Standing up to threats
Another factor that may be contributing to lower vaccine rates is a hesitancy among leadership and members of the general population to speak up in favour of public health policies — possibly because of threats of violence for doing so.
Bob Zimmer, the Conservative MP for the region, has not spoken out in favour of vaccination, instead focusing on people’s ability to make up their own minds and, until recently, most municipal leaders have been relatively quiet on efforts to promote vaccination.
Peace River South MLA Mike Bernier has been a vocal advocate for vaccination and public health policy and, as a result, says he’s received multiple threats and even had protesters come to his home while he was eating Thanksgiving dinner.
Businesses have also faced violence: In November, a Dawson Creek Walmart employee was assaulted by a customer refusing to wear a mask, and in March, RCMP were called to a local No-Frills to arrest Kevin C. Johnston, who had been invited to the city by local anti-mask activists.
Johnston — who incites his followers to disobey public health orders — filmed himself refusing to wear a mask in the grocery store and then getting into an altercation with the store’s manager. He was later arrested on charges of assault and is awaiting trial, while also getting set to serve 18 months in prison for violating orders associated with a conviction for hate crimes.
In that environment, some businesses have expressed concern about enforcing public health orders. Last week, Fort St. John RCMP arrested a woman who became belligerent after being told to wear a mask in two different businesses, and local restaurants have reported having their pages flooded with negative reviews for enforcing orders around vaccine cards.
Even the local arts scene reflects this fear: Fort St. John’s Peace Gallery North is currently exhibiting a display of pro-vaccine works by an artist who wanted to remain anonymous because she feared blowback.
But curator Richard Bell said he’s been heartened by the response to the work, which has been overwhelmingly positive.
“There are a lot of pro-vaccine people but they aren’t really as vocal,” he said.
Mandates making change
But Bell said that seems to be changing as the province’s rules around vaccine cards come into effect. Anecdotally, he said, more people are getting vaccinated in order to attend arts events or play in local sports leagues, and speaking up about their decision.
Those changes are being reflected in provincial data, too. Health Minister Adrian Dix said that since introducing the vaccine card mandate, Fort St.

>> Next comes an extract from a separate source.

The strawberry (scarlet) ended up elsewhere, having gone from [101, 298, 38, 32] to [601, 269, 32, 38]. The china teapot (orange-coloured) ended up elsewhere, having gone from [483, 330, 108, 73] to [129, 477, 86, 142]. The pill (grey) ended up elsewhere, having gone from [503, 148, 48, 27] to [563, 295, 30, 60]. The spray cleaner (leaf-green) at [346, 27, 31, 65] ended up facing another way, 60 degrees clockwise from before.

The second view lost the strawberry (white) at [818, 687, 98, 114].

John has seen the biggest increase in the proportion of the population getting vaccinated, and Dawson Creek has also made gains.

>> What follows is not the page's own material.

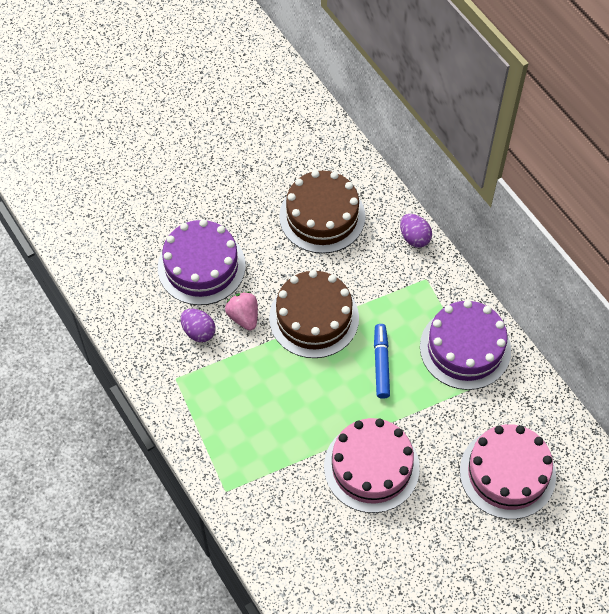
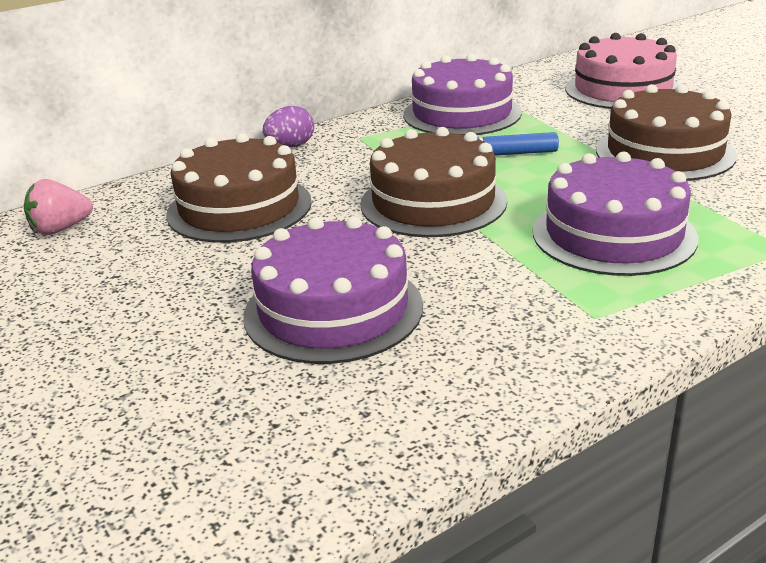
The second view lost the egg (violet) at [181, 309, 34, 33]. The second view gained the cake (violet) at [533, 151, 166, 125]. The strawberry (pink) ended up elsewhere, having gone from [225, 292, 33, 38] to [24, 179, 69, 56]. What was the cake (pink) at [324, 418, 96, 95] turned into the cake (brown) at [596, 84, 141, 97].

The biggest change, however, could be still to come: Last week, B.C. Hydro announced that every worker and contractor at the Site C dam — which employs more than 4,000 people in the region — will need to be fully vaccinated in the coming weeks.

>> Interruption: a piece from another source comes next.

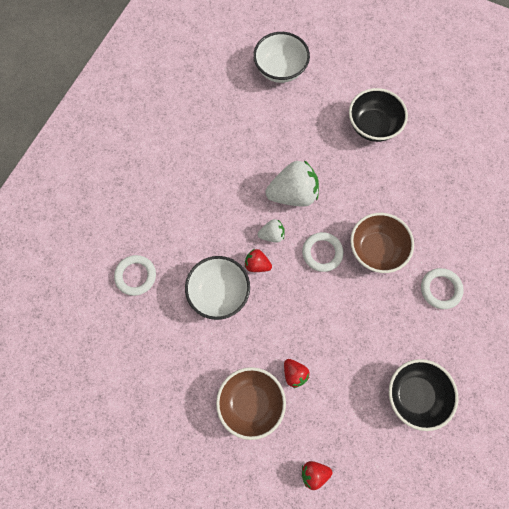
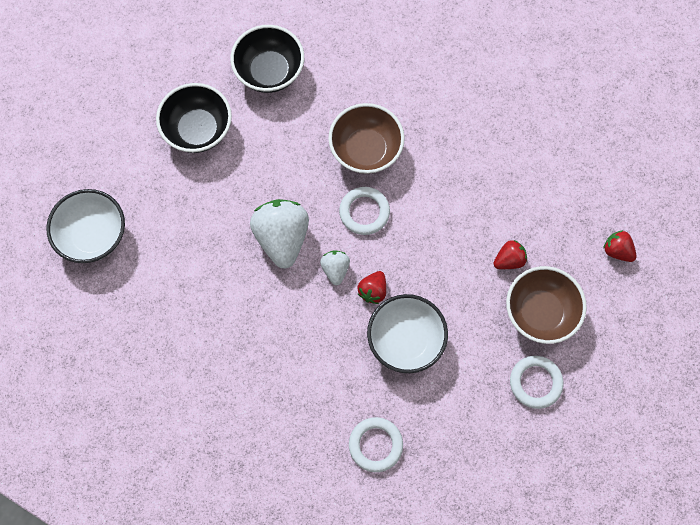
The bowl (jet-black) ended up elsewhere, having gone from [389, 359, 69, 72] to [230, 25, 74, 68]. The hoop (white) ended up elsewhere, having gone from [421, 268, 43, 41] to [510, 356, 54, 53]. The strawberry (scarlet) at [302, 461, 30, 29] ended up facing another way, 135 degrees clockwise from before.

A similar mandate has come from Canadian Natural Resources, which owns the rights to more oil and gas wells in the region than any other company.
Ian King, a control mechanic who spends much of his time at remote worksites in B.C. and Alberta, said those mandates have had an even bigger impact on people he knows than the prospect of not being allowed to go to movies or restaurants.
“There’s nothing quite like the possibility of losing some or much of your income to focus the mind,” he said.